Originaire de Charentes, elle semble s’être prise d’affection pour ces gamins de banlieue dans lesquels on place peu d’espoir. Quand elle en parle, la professeur s’anime : « Il n’y a pas de mixité. On ne peut pas leur reprocher leur communautarisme quand ils y sont obligés, on ne leur propose rien d’autre. » Elle relate des anecdotes aussi marquantes que tristes sur des situations auxquelles ses élèves sont régulièrement confrontés : contrôlés par la police alors qu’ils se rendent en sortie scolaire au théâtre, arrivées en retard en cours car contrôlés dans les bus…
S’ils manquent d’une culture générale que l’on pourrait qualifier de classique, ses élèves ne manquent néanmoins pas d’intelligence et de répartie.
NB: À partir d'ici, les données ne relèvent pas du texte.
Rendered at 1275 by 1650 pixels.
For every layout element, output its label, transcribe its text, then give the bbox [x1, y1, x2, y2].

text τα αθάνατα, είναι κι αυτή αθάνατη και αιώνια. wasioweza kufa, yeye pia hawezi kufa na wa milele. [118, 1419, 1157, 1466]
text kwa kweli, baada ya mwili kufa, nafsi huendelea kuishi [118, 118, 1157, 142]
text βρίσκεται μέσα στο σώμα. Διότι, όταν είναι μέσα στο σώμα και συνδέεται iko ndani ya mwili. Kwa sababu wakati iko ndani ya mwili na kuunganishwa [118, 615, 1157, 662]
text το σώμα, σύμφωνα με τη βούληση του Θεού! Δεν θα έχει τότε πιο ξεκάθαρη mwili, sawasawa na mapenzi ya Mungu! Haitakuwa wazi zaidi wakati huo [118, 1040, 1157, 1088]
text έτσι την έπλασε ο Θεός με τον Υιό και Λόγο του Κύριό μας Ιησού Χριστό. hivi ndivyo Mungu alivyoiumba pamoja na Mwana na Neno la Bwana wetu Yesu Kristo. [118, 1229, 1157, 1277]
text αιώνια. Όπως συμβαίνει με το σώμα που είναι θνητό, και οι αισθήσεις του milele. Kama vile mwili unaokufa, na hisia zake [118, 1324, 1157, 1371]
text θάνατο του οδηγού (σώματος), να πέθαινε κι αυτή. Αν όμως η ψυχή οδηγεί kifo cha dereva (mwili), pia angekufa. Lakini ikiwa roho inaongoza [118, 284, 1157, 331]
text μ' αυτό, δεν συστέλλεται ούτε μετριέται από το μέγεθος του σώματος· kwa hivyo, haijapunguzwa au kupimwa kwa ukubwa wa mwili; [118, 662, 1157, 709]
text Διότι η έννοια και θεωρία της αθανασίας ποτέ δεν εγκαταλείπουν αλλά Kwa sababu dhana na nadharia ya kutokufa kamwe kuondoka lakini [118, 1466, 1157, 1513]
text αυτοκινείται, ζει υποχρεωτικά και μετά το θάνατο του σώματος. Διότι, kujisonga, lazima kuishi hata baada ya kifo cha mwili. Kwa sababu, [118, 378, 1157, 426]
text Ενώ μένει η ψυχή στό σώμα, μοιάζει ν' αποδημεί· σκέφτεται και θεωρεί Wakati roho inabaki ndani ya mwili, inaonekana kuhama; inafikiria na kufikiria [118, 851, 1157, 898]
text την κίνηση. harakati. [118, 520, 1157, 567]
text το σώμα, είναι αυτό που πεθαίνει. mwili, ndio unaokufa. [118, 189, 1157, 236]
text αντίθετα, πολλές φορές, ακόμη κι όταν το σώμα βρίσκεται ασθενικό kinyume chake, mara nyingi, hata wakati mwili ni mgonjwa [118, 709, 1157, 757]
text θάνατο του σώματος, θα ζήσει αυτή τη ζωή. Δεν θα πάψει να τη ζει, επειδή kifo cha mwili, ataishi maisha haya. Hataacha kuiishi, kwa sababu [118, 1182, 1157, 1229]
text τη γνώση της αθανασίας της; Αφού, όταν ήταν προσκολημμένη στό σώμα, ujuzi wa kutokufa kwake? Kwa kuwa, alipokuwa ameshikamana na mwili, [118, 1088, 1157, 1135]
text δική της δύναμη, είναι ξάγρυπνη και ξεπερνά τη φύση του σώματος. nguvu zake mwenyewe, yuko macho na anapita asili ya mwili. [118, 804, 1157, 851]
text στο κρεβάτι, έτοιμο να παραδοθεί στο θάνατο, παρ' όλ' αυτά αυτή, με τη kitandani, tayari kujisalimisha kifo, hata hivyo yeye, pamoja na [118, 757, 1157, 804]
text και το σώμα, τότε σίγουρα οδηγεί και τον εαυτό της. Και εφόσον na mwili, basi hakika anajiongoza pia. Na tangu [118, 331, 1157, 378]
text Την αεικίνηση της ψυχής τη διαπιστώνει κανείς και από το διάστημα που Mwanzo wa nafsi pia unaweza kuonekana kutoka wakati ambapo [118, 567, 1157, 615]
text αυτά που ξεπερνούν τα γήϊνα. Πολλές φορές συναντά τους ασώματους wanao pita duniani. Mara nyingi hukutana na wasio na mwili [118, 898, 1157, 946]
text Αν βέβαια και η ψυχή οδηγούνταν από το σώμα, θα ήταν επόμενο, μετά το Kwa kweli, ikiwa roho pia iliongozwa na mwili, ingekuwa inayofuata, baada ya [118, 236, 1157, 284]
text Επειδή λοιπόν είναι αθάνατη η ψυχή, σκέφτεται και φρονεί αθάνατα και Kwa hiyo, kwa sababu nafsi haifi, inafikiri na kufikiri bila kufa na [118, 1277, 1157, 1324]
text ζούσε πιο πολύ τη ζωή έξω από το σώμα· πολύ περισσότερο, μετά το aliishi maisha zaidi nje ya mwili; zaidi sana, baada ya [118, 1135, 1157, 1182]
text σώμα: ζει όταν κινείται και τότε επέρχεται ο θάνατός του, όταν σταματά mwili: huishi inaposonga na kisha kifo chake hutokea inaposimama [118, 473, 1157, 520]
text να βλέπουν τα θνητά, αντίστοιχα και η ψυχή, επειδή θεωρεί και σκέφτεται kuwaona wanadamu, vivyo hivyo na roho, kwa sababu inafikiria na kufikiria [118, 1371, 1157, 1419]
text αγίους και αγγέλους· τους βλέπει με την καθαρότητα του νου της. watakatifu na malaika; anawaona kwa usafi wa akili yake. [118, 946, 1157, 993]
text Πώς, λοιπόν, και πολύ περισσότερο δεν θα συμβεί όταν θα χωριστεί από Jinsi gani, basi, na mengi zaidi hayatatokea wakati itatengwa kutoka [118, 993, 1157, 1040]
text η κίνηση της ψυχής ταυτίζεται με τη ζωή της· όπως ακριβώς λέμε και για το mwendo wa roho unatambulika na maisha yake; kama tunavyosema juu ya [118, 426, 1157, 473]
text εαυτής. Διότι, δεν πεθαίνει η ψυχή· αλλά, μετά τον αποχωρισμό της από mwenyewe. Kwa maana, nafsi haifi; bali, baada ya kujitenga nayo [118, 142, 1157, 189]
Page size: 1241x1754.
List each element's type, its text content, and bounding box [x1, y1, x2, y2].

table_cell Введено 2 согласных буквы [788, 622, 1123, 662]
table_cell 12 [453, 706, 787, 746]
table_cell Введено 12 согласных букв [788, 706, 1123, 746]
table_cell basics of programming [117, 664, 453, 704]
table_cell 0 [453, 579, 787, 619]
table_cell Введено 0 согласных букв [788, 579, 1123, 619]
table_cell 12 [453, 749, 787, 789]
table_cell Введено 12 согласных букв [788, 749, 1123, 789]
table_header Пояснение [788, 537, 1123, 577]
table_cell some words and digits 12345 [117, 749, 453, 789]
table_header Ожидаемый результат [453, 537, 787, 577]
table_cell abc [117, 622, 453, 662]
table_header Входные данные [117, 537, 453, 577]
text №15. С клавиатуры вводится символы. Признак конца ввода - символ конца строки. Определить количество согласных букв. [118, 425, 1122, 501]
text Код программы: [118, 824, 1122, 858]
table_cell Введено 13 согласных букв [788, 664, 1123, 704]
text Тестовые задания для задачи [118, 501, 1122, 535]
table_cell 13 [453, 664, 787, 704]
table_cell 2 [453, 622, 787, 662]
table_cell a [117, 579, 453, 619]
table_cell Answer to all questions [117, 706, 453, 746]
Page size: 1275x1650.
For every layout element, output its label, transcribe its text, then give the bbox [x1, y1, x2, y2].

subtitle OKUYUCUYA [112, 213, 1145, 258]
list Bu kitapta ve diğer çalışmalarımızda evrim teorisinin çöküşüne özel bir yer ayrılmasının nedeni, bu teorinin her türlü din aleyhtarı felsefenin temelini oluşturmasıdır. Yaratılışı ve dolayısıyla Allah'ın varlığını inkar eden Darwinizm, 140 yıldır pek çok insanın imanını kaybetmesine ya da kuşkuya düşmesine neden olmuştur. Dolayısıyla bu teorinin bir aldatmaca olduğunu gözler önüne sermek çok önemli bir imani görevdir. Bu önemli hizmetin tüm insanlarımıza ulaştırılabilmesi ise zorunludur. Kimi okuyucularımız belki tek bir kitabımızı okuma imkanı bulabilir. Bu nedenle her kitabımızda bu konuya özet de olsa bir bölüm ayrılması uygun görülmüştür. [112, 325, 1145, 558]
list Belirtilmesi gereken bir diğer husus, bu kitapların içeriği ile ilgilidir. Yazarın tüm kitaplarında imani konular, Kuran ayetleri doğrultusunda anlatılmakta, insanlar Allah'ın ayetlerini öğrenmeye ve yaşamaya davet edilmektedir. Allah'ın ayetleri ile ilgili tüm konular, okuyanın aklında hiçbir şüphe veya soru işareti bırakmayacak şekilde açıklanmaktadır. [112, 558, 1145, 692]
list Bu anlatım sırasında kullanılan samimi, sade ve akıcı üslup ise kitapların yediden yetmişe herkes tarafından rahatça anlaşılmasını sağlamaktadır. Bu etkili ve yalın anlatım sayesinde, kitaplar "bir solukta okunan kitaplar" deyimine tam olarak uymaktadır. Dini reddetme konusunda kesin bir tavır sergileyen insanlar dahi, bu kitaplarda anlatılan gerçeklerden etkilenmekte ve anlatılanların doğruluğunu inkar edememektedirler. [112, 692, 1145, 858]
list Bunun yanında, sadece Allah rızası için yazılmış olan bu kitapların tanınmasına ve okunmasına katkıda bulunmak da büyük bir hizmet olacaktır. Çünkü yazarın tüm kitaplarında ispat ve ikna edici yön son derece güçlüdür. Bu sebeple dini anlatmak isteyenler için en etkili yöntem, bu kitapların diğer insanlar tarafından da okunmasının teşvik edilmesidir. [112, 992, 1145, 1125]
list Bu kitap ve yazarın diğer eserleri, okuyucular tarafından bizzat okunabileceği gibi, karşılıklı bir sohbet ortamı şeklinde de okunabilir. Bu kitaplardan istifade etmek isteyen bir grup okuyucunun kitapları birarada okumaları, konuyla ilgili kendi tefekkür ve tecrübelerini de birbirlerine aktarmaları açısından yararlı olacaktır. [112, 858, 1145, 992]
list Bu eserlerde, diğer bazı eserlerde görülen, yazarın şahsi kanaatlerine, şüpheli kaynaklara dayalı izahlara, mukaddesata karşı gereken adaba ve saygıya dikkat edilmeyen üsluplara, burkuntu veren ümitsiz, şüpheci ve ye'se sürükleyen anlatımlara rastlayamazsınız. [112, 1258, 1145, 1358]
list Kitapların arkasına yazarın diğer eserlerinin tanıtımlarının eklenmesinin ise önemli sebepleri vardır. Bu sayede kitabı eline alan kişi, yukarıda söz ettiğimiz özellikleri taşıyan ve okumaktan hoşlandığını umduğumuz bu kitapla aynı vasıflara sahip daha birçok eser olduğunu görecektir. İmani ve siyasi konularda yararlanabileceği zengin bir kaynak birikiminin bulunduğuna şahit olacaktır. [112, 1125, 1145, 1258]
« Qui a dit : ”l’important c’est de participer” ? Un perdant »
« Je relevais ces répliques à titre personnel, explique-t-elle. L’éditrice m’a proposé de faire un livre mais je ne voyais pas comment. » L’idée pour Mathilde Levesque n’était pas de raconter son expérience de professeur du 93 ni de revaloriser le département mais bien de donner la parole à ses élèves. En voici quelques extraits :
« Et donc comment s’appelle ce courant dont on a coutume de dire, partiellement à tort, qu’il place l’homme au centre de tout ? Le sexisme ! »
« Pardon jeune fille, mais vous n’êtes pas en cours pour faire des selfies avec vos copains ! Oh pardon madame : vous voulez venir avec nous sur la photo ? »
« Qui a dit : ”l’important c’est de participer” ? Un perdant »
« Madame, bon c’est vrai que ”ki” ne s’écrit pas comme ”qui”, mais avouez quand même que quand on l’écrit comme ça, ça redonne un ”petit coup de jeune” à la lettre K ! »
Paru au mois de janvier, ce petit livre prend très vite une autre dimension à la suite des attentats de Charlie Hebdo. Mathilde Levesque est invitée dans tous les médias. « Ca marche très bien parce que les gens avaient besoin d’entendre un autre discours », précise-t-elle. Pour autant, elle ne se cache pas derrière la réussite de son bouquin. « Si on veut s’engager pour ces gamins, ça implique d’y passer soir et weekend, explique-t-elle. Il faut maintenir les cadres en faisant des réunions avec les élèves, les collègues, les parents. Si on ne fait que ça [écrire un livre] ça ne sert à rien. »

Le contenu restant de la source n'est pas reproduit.